Supplied passage:
▼▼▼

# Alchemy Coffee?



## Scubadoo (Sep 3, 2012)

Has anyone used these for equipment? any comments?

Cheers

Dave


----------



## lookseehear (Jul 16, 2010)

I've bought beans from them before. Not recently though. Not sure why as they were pretty tasty!


----------



## smudger1875 (Oct 6, 2012)

Scubadoo said:


> Has anyone used these for equipment? any comments?


I was just about to start a thread with the same question. Did you end up using them yourself? Or did you get any other feedback from elsewhere?

Cheers


----------



## dwalsh1 (Mar 3, 2010)

They're OK. I brought some Rocket ACF tulip cups/saucers from them. Not sure why cause I had an Izzo at the time.


----------



## Sofmonk (Jul 25, 2013)

Bought my Rocket Evo Cellini and Mazzer Mini-e from them as they are London based and the prices are very competitive, cheapest I've come across. Ben and Joe know their stuff and were extremely helpful and approachable throughout the transaction. They even threw in a kilo of their seasonal house blend Elixir!!

▲▲▲

Recorded data:
▼▼▼

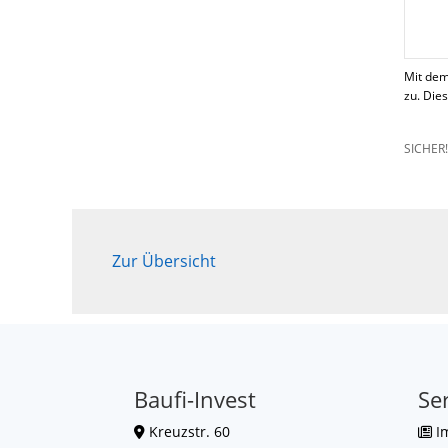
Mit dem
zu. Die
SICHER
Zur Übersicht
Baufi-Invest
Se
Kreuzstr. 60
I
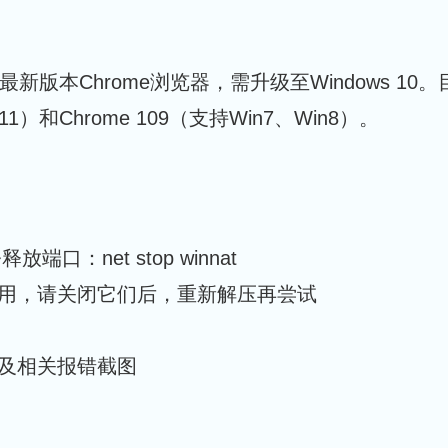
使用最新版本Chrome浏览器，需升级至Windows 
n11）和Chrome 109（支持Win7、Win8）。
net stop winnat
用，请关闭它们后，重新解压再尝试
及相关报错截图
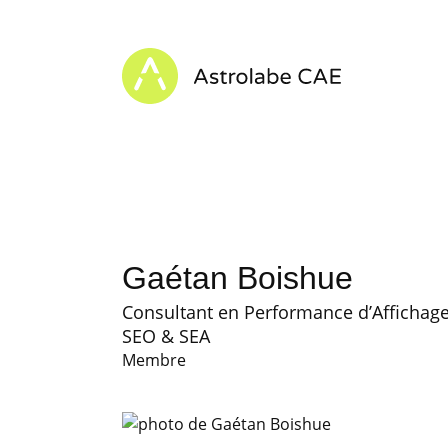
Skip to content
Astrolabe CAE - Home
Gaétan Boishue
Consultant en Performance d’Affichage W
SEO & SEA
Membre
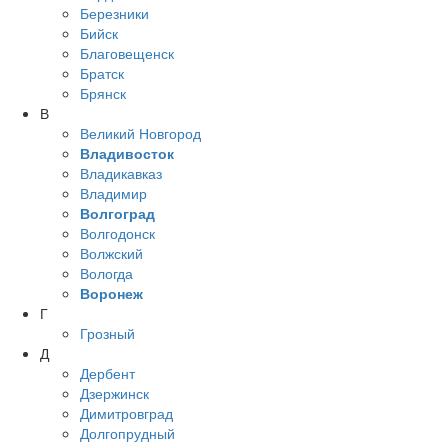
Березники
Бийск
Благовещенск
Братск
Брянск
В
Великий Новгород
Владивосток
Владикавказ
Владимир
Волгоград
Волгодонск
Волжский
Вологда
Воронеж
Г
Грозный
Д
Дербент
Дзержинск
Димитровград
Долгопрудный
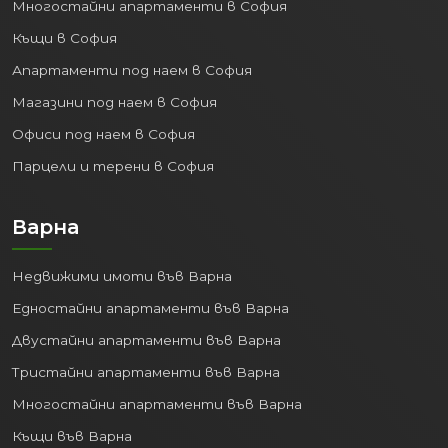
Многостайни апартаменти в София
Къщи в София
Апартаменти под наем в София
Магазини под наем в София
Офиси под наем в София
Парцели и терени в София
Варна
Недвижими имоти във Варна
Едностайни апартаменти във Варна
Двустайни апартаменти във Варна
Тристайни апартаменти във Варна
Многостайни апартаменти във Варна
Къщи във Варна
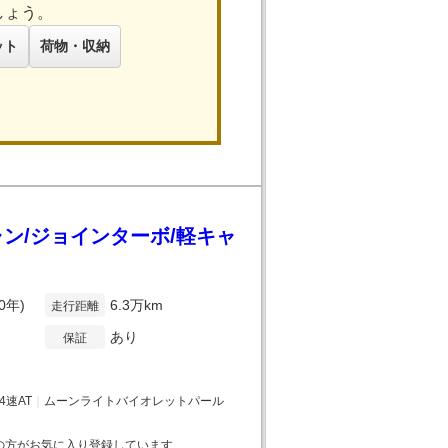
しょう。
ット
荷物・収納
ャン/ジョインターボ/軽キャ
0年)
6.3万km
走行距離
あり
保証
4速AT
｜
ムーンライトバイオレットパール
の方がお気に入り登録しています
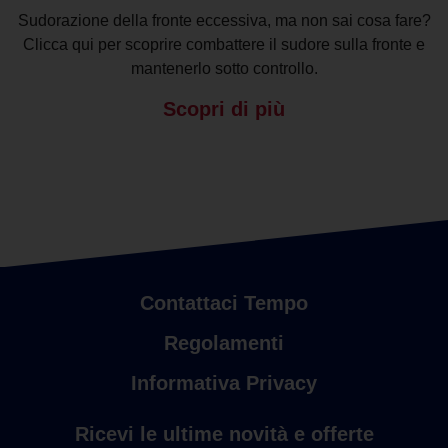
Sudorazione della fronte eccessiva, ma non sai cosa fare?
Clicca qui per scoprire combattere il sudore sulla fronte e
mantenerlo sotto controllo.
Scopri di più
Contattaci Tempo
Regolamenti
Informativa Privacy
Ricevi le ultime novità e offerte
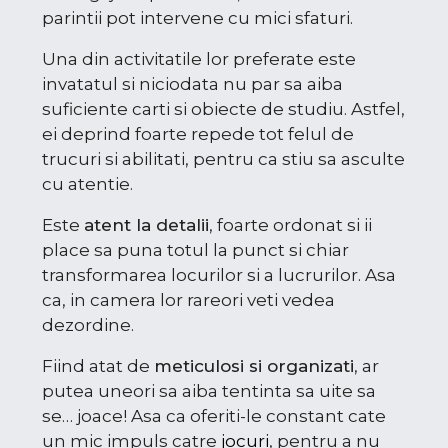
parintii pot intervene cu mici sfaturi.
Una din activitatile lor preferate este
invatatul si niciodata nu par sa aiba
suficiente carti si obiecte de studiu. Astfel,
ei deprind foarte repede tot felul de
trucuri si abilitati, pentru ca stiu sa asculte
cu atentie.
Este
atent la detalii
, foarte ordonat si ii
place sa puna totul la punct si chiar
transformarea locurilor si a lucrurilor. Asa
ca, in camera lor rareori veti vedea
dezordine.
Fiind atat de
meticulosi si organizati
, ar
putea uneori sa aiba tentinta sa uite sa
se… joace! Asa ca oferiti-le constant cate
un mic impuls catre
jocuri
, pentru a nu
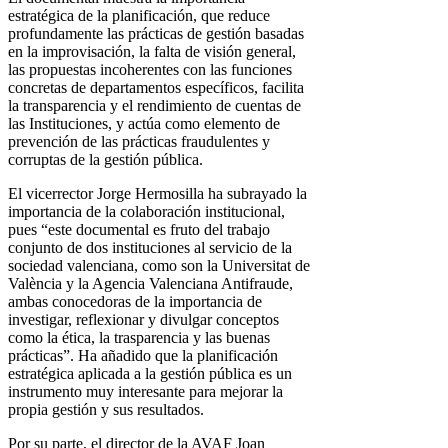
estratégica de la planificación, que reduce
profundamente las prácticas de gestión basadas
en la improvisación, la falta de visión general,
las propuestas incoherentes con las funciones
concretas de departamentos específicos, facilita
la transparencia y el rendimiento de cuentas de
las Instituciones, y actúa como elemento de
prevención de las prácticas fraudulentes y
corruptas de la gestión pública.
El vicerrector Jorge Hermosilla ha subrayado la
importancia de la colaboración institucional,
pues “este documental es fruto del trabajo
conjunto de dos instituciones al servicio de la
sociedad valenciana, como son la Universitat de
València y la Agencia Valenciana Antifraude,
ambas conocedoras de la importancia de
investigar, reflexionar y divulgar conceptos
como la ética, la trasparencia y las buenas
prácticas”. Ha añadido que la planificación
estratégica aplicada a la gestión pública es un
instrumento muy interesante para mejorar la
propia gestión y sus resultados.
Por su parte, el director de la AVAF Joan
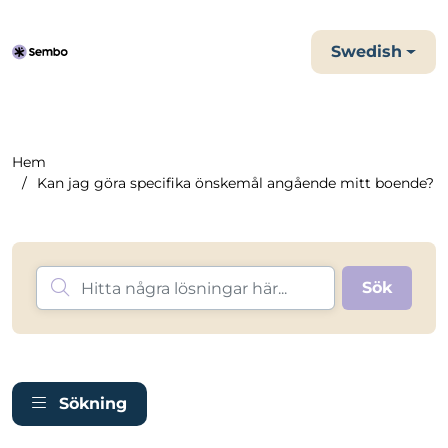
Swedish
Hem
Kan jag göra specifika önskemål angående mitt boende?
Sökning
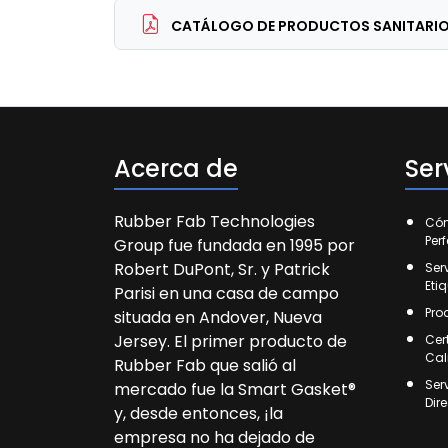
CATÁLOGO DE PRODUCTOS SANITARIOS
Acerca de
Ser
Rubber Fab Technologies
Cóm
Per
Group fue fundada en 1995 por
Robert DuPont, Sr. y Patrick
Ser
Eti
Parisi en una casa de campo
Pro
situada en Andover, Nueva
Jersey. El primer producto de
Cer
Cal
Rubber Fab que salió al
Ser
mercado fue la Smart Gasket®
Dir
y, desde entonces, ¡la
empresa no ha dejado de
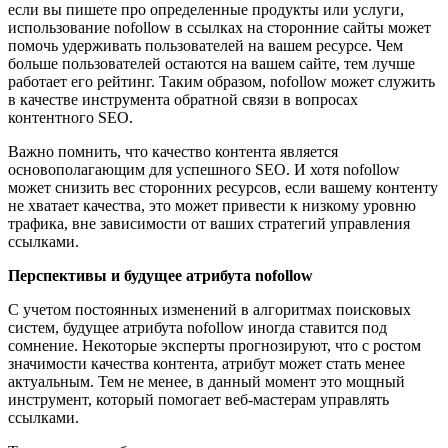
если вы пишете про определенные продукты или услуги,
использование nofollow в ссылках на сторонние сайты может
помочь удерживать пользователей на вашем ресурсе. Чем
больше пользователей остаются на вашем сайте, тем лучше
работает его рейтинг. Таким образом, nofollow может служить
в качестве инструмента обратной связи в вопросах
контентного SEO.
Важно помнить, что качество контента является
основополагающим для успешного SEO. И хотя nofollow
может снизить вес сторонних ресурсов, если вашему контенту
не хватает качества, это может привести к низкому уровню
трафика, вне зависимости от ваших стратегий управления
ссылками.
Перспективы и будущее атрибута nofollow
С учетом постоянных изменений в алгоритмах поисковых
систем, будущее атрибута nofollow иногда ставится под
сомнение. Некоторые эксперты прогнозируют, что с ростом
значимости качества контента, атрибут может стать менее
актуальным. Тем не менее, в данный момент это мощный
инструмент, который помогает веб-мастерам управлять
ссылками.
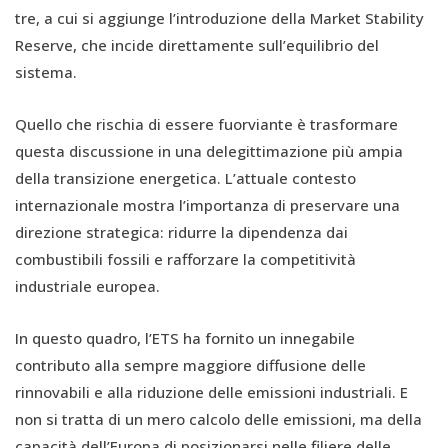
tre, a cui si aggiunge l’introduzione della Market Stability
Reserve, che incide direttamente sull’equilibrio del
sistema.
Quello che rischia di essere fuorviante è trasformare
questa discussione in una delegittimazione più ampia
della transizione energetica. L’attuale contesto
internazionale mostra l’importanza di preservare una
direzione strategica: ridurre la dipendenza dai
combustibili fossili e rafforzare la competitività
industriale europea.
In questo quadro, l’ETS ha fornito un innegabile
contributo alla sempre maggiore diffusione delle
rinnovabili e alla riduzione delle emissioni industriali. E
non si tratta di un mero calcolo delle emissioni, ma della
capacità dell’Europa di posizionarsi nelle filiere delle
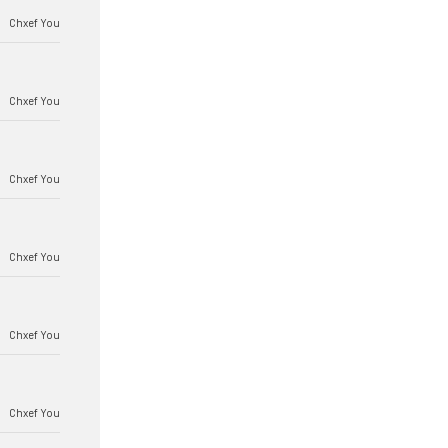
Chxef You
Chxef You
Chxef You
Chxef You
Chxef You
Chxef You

▲▲▲

Prompt 1:
Reproduce the Alchemy Coffee thread from "I was just about" through "at the time.", switching "thread" to "topic".
Prompt 2:
Continue the Alchemy Coffee thread from its last post.
The lines are separate material, unrelated to the Alchemy Coffee thread.

Exercise answer 1:
I was just about to start a topic with the same question. Did you end up using them yourself? Or did you get any other feedback from elsewhere?

Cheers


----------



## dwalsh1 (Mar 3, 2010)

They're OK. I brought some Rocket ACF tulip cups/saucers from them. Not sure why cause I had an Izzo at the time.

Exercise answer 2:
----------



## coffeechap (Apr 5, 2012)

Nice to see some other suppliers getting a good review and handy for the London folk


----------



## Glenn (Jun 14, 2008)

Alchemy are one of the select few Rocket Authorised resellers. They have also recently opened a coffee shop in London too.


----------



## Mrboots2u (May 10, 2013)

t-c said:


> Ordered the RocketR58 from Alchemy Coffee on 27th November still waiting for it to be dispatched - and growing impatient...


Should try buying an L1 , then you would know the meaning of patience . Presumably you have been in touch with them.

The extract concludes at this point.